2. Watch your portions
Even though healthy fats are beneficial, they’re calorie-dense. Examples of appropriate portions:
- 1 tablespoon of olive oil (120 kcal).
- ¼ avocado (60–80 kcal).
- 1 handful of nuts (30 g, about 200 kcal).
3. Swap less healthy fats
- Replace butter with olive oil or avocado on toast or in recipes.
- Choose lean cuts of meat instead of fatty ones.
- Avoid trans fats: Check processed food labels and avoid those with partially hydrogenated fats.
4. Add healthy fats to main meals
- Drizzle a bit of olive oil on pasta, rice, or veggies.
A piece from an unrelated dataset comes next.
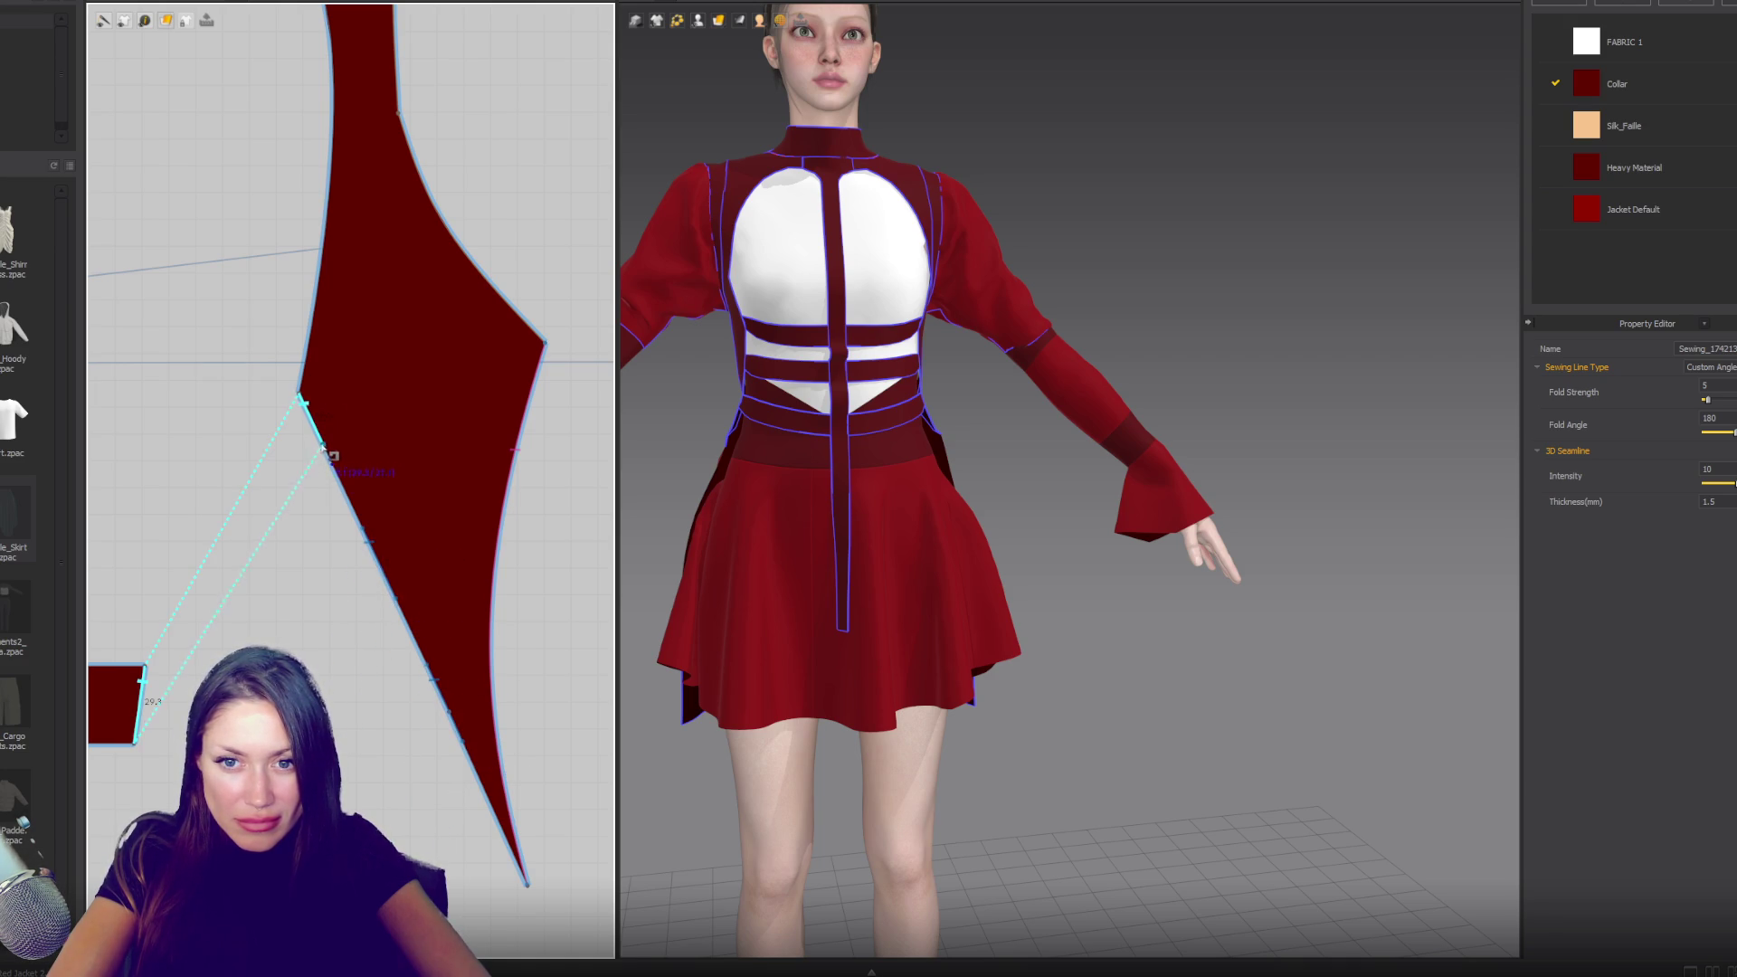
{"action": "left_click", "coordinate": [1008, 455]}
{"action": "scroll", "coordinate": [995, 458], "scroll_direction": "down", "scroll_amount": 2}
- Use avocado or hummus as a healthy alternative to mayo or creamy dressings.
- Sprinkle flax, sesame, or chia seeds on salads, soups, or smoothies.
5. Cook healthily
- Use cooking methods like roasting, baking, steaming, or sautéing instead of frying.
- Limit the amount of oil used by spraying or measuring with a teaspoon.
6. Plan healthy snacks
- Swap ultra-processed snacks for natural options like yogurt with chia seeds or apple slices with almond butter and chocolate crums.
7. Balance your meals
- Combine healthy fats with complex carbs (like whole grain bread, rice, or quinoa) and lean proteins (like chicken, fish, or legumes) for a complete, nutritious meal.
Related posts
- How much fat do you need daily?
- Cut fats or carbs to lose weight?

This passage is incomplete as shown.